Interstitial lung disease (ILD) diagnosis is complex, continuously evolving, and increasingly reliant on thin-section chest CT. Multidisciplinary discussion aided by a thorough radiologic review can achieve a high-confidence diagnosis of ILD in the majority of patients and is currently the reference standard for ILD diagnosis. CT also allows the early recognition of interstitial lung abnormalities, possibly reflective of unsuspected ILD and progressive in a substantial proportion of patients. Beyond diagnosis, CT has also become essential for ILD prognostication and follow-up, aiding the identification of fibrotic and progressive forms. The presence of fibrosis is a critical determinant of prognosis, particularly when typical features of usual interstitial pneumonia (UIP) are identified.
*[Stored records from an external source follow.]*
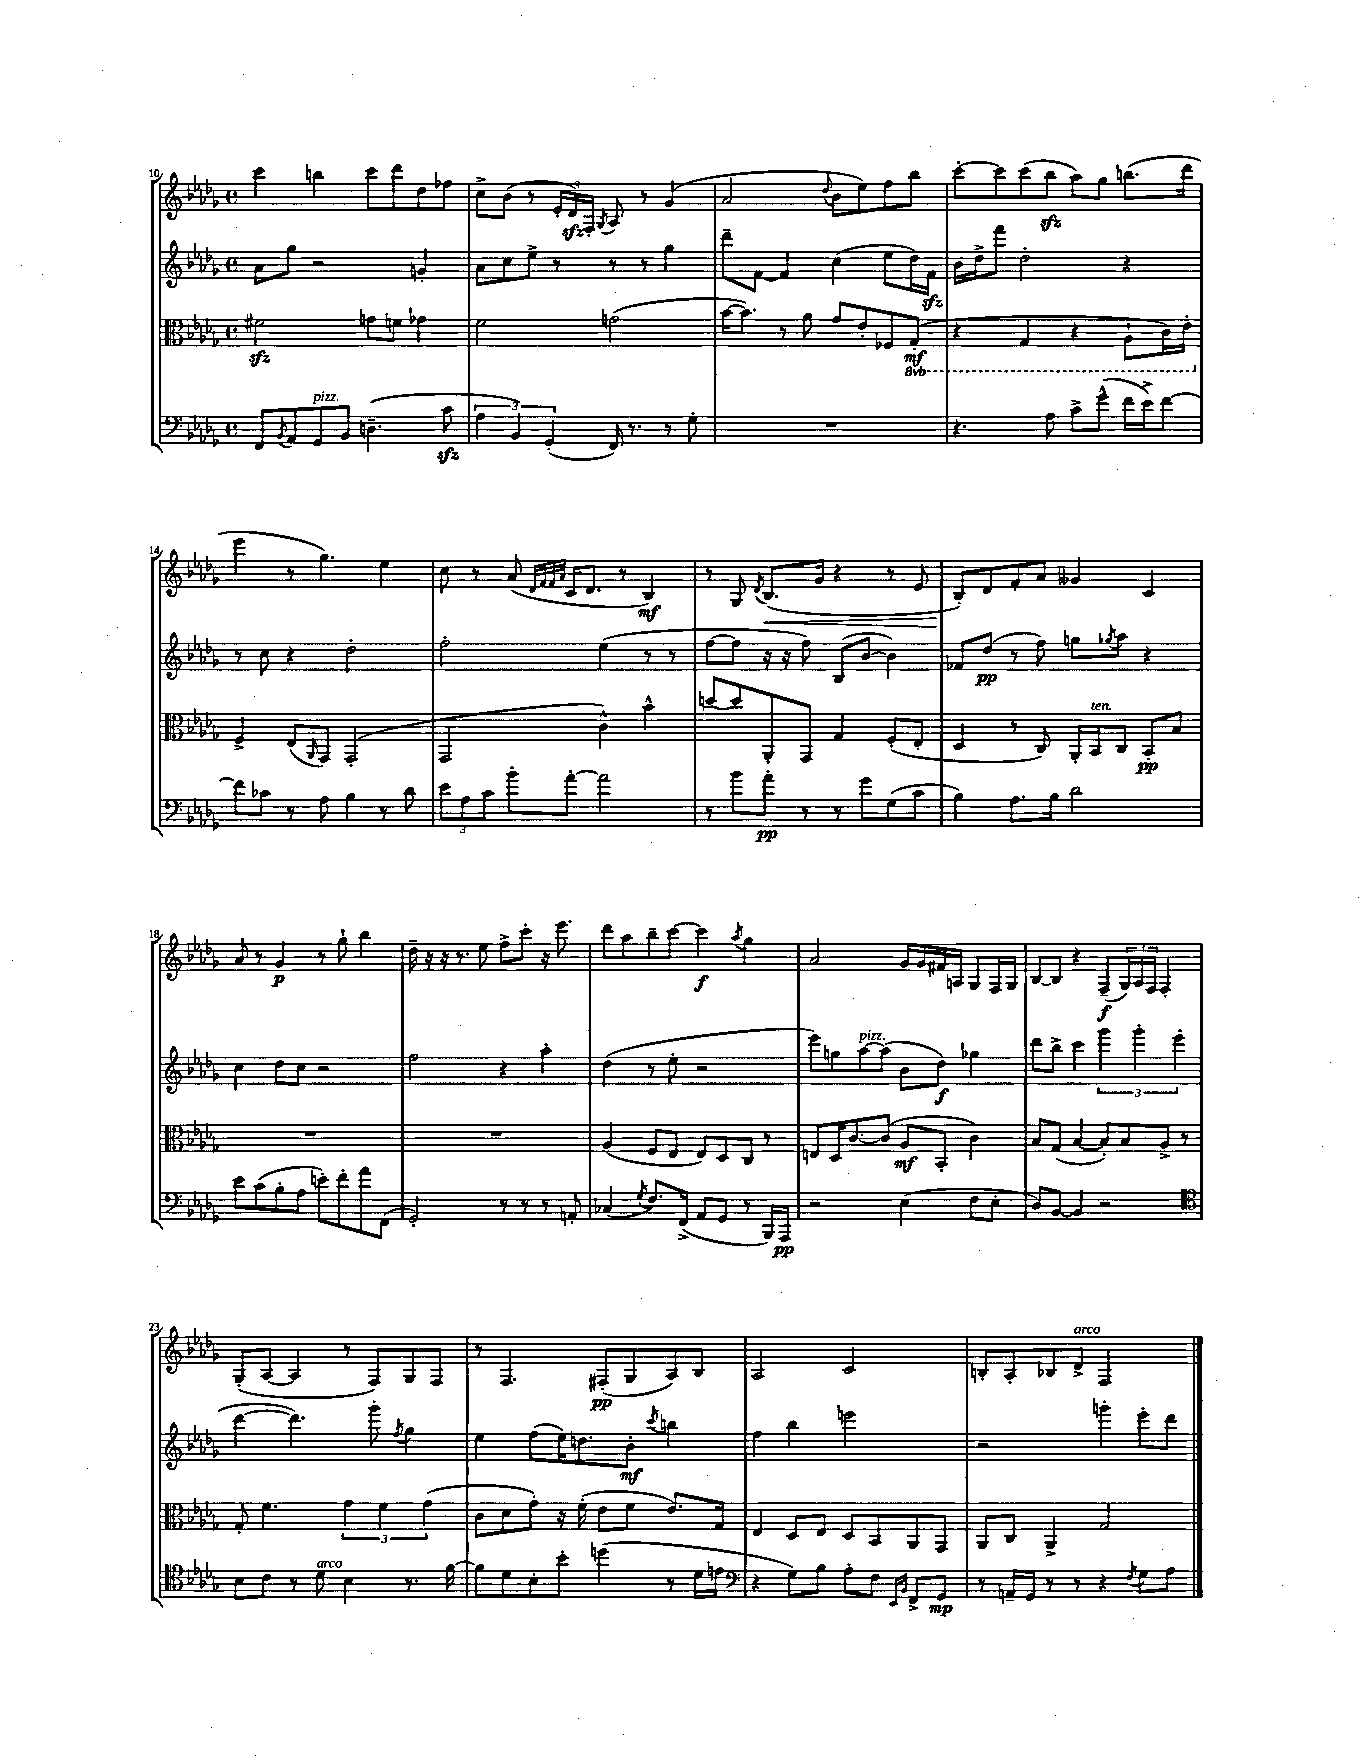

**kern	**dynam	**kern	**dynam	**kern	**dynam	**kern	**dynam
*part4	*part4	*part3	*part3	*part2	*part2	*part1	*part1
*staff4	*staff4	*staff3	*staff3	*staff2	*staff2	*staff1	*staff1
*clefF4	*	*clefC3	*	*clefG2	*	*clefG2	*
*k[b-e-a-d-g-]	*	*k[b-e-a-d-g-]	*	*k[b-e-a-d-g-]	*	*k[b-e-a-d-g-]	*
*M4/4	*	*M4/4	*	*M4/4	*	*M4/4	*
*met(c)	*	*met(c)	*	*met(c)	*	*met(c)	*
=10	=10	=10	=10	=10	=10	=10	=10
8FF/L	.	2f#Xzz\	.	8a-\L	.	4ccc\	.
8qBB-/	.	.	.	.	.	.	.
8AA-/	.	.	.	8gg-\J	.	.	.
!LO:TX:a:i:t=pizz.	!	!	!	!	!	!	!
8GG-/	.	.	.	2r	.	4bbn\	.
8BB-/J	.	.	.	.	.	.	.
(4.Dn~\	.	8gn\L	.	.	.	8ccc\L	.
.	.	8fn\J	.	.	.	8ddd-\	.
.	.	4g-X\	.	4gn'/	.	8dd-\	.
8czz\	.	.	.	.	.	8ff-X\J	.
=11	=11	=11	=11	=11	=11	=11	=11
6A-\	.	2f\	.	8a-\L	.	8cc^\L	.
.	.	.	.	8cc\	.	(8b-\J	.
6BB-/)	.	.	.	.	.	.	.
.	.	.	.	8ee-^\J	.	8r	.
(6GG-'/	.	.	.	.	.	.	.
.	.	.	.	8r	.	24e-'/LL	.
.	.	.	.	.	.	24d-zz/)	.
.	.	.	.	.	.	24F'/JJ	.
.	.	.	.	.	.	8qG-/	.
16FF/)	.	(2gn\	.	8r	.	8A-/	.
8.r	.	.	.	.	.	.	.
.	.	.	.	8r	.	8r	.
8r	.	.	.	4gg-\	.	(4g-/	.
8G-'\	.	.	.	.	.	.	.
=12	=12	=12	=12	=12	=12	=12	=12
1r	.	[16b-\KL	.	8ddd-~\L	.	2a-/	.
.	.	8.b-\J])	.	.	.	.	.
.	.	.	.	[8f\J	.	.	.
.	.	8r	.	4f/]	.	.	.
.	.	8a-\	.	.	.	.	.
.	.	.	.	.	.	8qqdd-/	.
.	.	8g-/L	.	(4cc\	.	8b-\L	.
.	.	8e-'/	.	.	.	8ee-\)	.
.	.	8F-X/	.	8ee-\L	.	8ff\	.
*	*	*8ba	*	*	*	*	*
.	.	(8GG-'/J	mf	16dd-\L)	.	8bb-\J	.
.	.	.	.	16fzz\JJ	.	.	.
=13	=13	=13	=13	=13	=13	=13	=13
4.r	.	4r	.	16b-\LL	.	[8ccc'\L	.
.	.	.	.	16dd-^\J	.	.	.
.	.	.	.	8fff\J	.	8ccc\]	.
.	.	4GG-/	.	2dd-'\	.	(8ccc\	.
8A-\	.	.	.	.	.	8bb-zz\J	.
8c^\L	.	4r	.	.	.	8aa-\L)	.
(8g-^^\J	.	.	.	.	.	8gg-\J	.
16f\LL	.	8AA-`\L	.	4r	.	(8.bbn\L	.
16e-^\J)	.	.	.	.	.	.	.
[8f\J	.	16C\L)	.	.	.	.	.
.	.	16E-'\JJ	.	.	.	16ddd-\Jk	.
!!LO:LB:g=z
=14	=14	=14	=14	=14	=14	=14	=14
*	*	*X8ba	*	*	*	*	*
8f\L]	.	4F^/	.	8r	.	4eee-\	.
8c-X\J	.	.	.	8cc\	.	.	.
8r	.	(8E-/L	.	4r	.	8r	.
.	.	16qqAA-/	.	.	.	.	.
8A-\	.	8GG-/J)	.	.	.	4.gg-\)	.
4B-\	.	(2GG-'/	.	2dd-'\	.	.	.
8r	.	.	.	.	.	4ee-\	.
8d-\	.	.	.	.	.	.	.
=15	=15	=15	=15	=15	=15	=15	=15
12e-\L	.	2GG-/	.	2ff'\	.	8cc\	.
12A-\	.	.	.	.	.	.	.
.	.	.	.	.	.	8r	.
12c\J	.	.	.	.	.	.	.
8b-'\L	.	.	.	.	.	(8a-/	.
.	.	.	.	.	.	32qqd-/LLL	.
.	.	.	.	.	.	32qqf/	.
.	.	.	.	.	.	32qqf/	.
.	.	.	.	.	.	32qqa-/JJJ	.
[8a-'\J	.	.	.	.	.	16c/KL	.
.	.	.	.	.	.	8.d-/J	.
2a-\]	.	4c^^\)	.	(4ee-\	.	.	.
.	.	.	.	.	.	8r	.
.	.	4b-^^\	.	8r	.	4B-/)	mf
.	.	.	.	8r	.	.	.
=16	=16	=16	=16	=16	=16	=16	=16
8r	.	[8ddn/L	.	[8ff\L	.	8r	.
8b-\L	.	8dd/]	.	8ff\J]	.	8G-/	.
.	.	.	.	.	.	8qd-/	.
!	!	!	!	!	!	!	!LO:HP:b
8a-'\J	pp	8AA-'/	.	16r	.	(8.B-/L	<
.	.	.	.	16r	.	.	.
8r	.	8GG-/J	.	8ff\)	.	.	.
.	.	.	.	.	.	16g-/Jk	.
8r	.	4G-/	.	(8B-/L	.	4r	.
8g-\L	.	.	.	[8b-/J	.	.	.
(8G-\	.	(8F'/L	.	4b-\])	.	8r	.
8c\J	.	8E-'/J	.	.	.	8e-/	.
=17	=17	=17	=17	=17	=17	=17	=17
4B-\)	.	4D-/	.	8f-X/L	.	8B-'/L)	.
.	.	.	.	(8dd-/J	pp	8d-/	[
8.A-\L	.	8r	.	8r	.	8f'/	.
.	.	8C/)	.	8ff\)	.	8a-/J	.
16B-\Jk	.	.	.	.	.	.	.
2d-\	.	16AA-'/LL	.	8ggn\L	.	4g--X/	.
!	!	!LO:TX:a:i:t=ten.	!	!	!	!	!
.	.	16BB-/J	.	.	.	.	.
.	.	.	.	8qgg-X/	.	.	.
.	.	8C/J	.	8aa-\J	.	.	.
.	.	8BB-'/L	pp	4r	.	4c/	.
.	.	8B-/J	.	.	.	.	.
!!LO:LB:g=z
=18	=18	=18	=18	=18	=18	=18	=18
8e-\L	.	1r	.	4cc\	.	8a-/	.
(8c\	.	.	.	.	.	8r	.
8B-'\	.	.	.	8dd-\L	.	4g-/	p
8A-\J	.	.	.	8cc\J	.	.	.
8en'\L)	.	.	.	2r	.	8r	.
8f'\	.	.	.	.	.	8gg-`\	.
8a-\	.	.	.	.	.	4bb-\	.
(8FF\J	.	.	.	.	.	.	.
=19	=19	=19	=19	=19	=19	=19	=19
2GG-'/)	.	1r	.	2ff\	.	16dd-~\	.
.	.	.	.	.	.	16r	.
.	.	.	.	.	.	16r	.
.	.	.	.	.	.	8.r	.
.	.	.	.	.	.	8ee-\	.
8r	.	.	.	4r	.	8ff^\L	.
8r	.	.	.	.	.	8ccc'\J	.
8r	.	.	.	4aa-'\	.	16r	.
.	.	.	.	.	.	8.eee-\	.
8AAn'/	.	.	.	.	.	.	.
=20	=20	=20	=20	=20	=20	=20	=20
(4C-X/	.	(4A-/	.	(4dd-\	.	8ddd-\L	.
.	.	.	.	.	.	8aa-\	.
8qG-/	.	.	.	.	.	.	.
8.F/L)	.	8F/L	.	8r	.	8bb-~\	.
.	.	8E-/J	.	8ee-'\	.	[8ccc\J	.
(16FF^/Jk	.	.	.	.	.	.	.
8AA-/L	.	8E-/L)	.	2r	.	4ccc\]	f
8GG-/J	.	8D-/	.	.	.	.	.
.	.	.	.	.	.	8qaa-/	.
8r	.	8C/J	.	.	.	4gg-\	.
16BBB-/LL)	.	8r	.	.	.	.	.
16AAA-/JJ	pp	.	.	.	.	.	.
=21	=21	=21	=21	=21	=21	=21	=21
2r	.	8En/L	.	8eee-\L)	.	2a-/	.
.	.	16D-/K	.	8ggn\	.	.	.
.	.	[8.c/	.	.	.	.	.
!	!	!	!	!LO:TX:a:i:t=pizz.	!	!	!
.	.	.	.	[8aa-\	.	.	.
.	.	(8c/J]	.	(8aa-\J]	.	.	.
(4E-\	.	8A-/L	mf	8b-\L	.	16g-/LL	.
.	.	.	.	.	.	16g-/	.
.	.	8BB-'/J	.	8dd-\J)	f	16f#X/	.
.	.	.	.	.	.	16An/JJ	.
8F\L	.	4c\)	.	4gg-X\	.	8G-/L	.
8E-'\J	.	.	.	.	.	16F/L	.
.	.	.	.	.	.	16G-/JJ	.
=22	=22	=22	=22	=22	=22	=22	=22
8D-/L)	.	8B-/L	.	8ddd-\L	.	[8B-/L	.
[8BB-/J	.	(8G-/J	.	8bb-^\J	.	8B-/J]	.
4BB-/]	.	[4B-/	.	4ccc\	.	4r	.
2r	.	8B-'/L])	.	6ggg-\	.	(8F~/L	f
.	.	8B-/	.	.	.	24G-/L)	.
.	.	.	.	6ggg-'\	.	24A-/	.
.	.	.	.	.	.	24F/JJ	.
.	.	8A-^/J	.	.	.	4F'/	.
.	.	.	.	(6eee-\	.	.	.
.	.	8r	.	.	.	.	.
!!LO:LB:g=z
=23	=23	=23	=23	=23	=23	=23	=23
*clefC4	*	*	*	*	*	*	*
8B-\L	.	8G-'/	.	[4ddd-\	.	(8G-'/L	.
8c\J	.	4.f\	.	.	.	[8A-/J	.
8r	.	.	.	4.ddd-\])	.	4A-/]	.
!LO:TX:a:i:t=arco	!	!	!	!	!	!	!
8d-\	.	.	.	.	.	.	.
4B-\	.	6g-\	.	.	.	8r	.
.	.	.	.	8ggg-'\	.	8F/L)	.
.	.	6f\	.	.	.	.	.
.	.	.	.	8qff/	.	.	.
8.r	.	.	.	4gg-\	.	8G-/	.
.	.	(6g-\	.	.	.	.	.
.	.	.	.	.	.	8F/J	.
[16f\	.	.	.	.	.	.	.
=24	=24	=24	=24	=24	=24	=24	=24
8f\L]	.	8c\L	.	4ee-\	.	8r	.
8d-\	.	8d-\	.	.	.	4.F/	.
8B-'\	.	8g-'\J)	.	(8ff\L	.	.	.
8b-'\J	.	16r	.	16ee-\K)	.	.	.
.	.	(16f'\	.	8.ddn\	.	.	.
(4ddn\	.	8e-\L	.	.	.	(8F#X'/L	pp
.	.	8f\J	.	8b-'\J	mf	8G-/	.
.	.	.	.	8qccc/	.	.	.
8r	.	8.e-/L)	.	4bbn\	.	8A-/)	.
16d-\LL	.	.	.	.	.	8B-/J	.
16en\JJ	.	16G-/Jk	.	.	.	.	.
=25	=25	=25	=25	=25	=25	=25	=25
*clefF4	*	*	*	*	*	*	*
4r	.	4E-/	.	4ff\	.	2A-/	.
8G-\L)	.	8D-/L	.	4bb-\	.	.	.
8B-\J	.	8E-/J	.	.	.	.	.
8A-'\L	.	8D-/L	.	2eeen\	.	2c/	.
8F\J	.	8BB-/	.	.	.	.	.
16qqEE-/LL	.	.	.	.	.	.	.
16qqBB-/JJ	.	.	.	.	.	.	.
8FF^/L	.	8AA-/	.	.	.	.	.
8GG-/J	mp	8GG-/J	.	.	.	.	.
=26	=26	=26	=26	=26	=26	=26	=26
8r	.	8AA-/L	.	2r	.	8Bn'/L	.
16AAn~/LL	.	8C/J	.	.	.	8A-'/	.
16GG-/JJ	.	.	.	.	.	.	.
8r	.	4AA-^/	.	.	.	8B-X/	.
!	!	!	!	!	!	!LO:TX:a:i:t=arco	!
8r	.	.	.	.	.	8d-^/J	.
4r	.	2G-/	.	4gggn'\	.	2F/	.
8qF/	.	.	.	.	.	.	.
8G-\L	.	.	.	8eee-'\L	.	.	.
8A-\J	.	.	.	8ddd-\J	.	.	.
==	==	==	==	==	==	==	==
*-	*-	*-	*-	*-	*-	*-	*-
The UIP-centric imaging approach emphasized in this review is justified by the prognostic significance of UIP, the prevalence of UIP in idiopathic pulmonary fibrosis, and its strong radiologic-pathologic correlation. In nonidiopathic pulmonary fibrosis ILD, progressive pulmonary fibrosis carries clinically significant prognostic and therapeutic implications. With growing evidence and the emergence of novel ILD-related concepts, recent updates of several imaging guidelines aim to optimize the approach to ILD. Artificial intelligence tools are promising adjuncts to the qualitative CT assessment and will likely augment the role of CT in the ILD realm.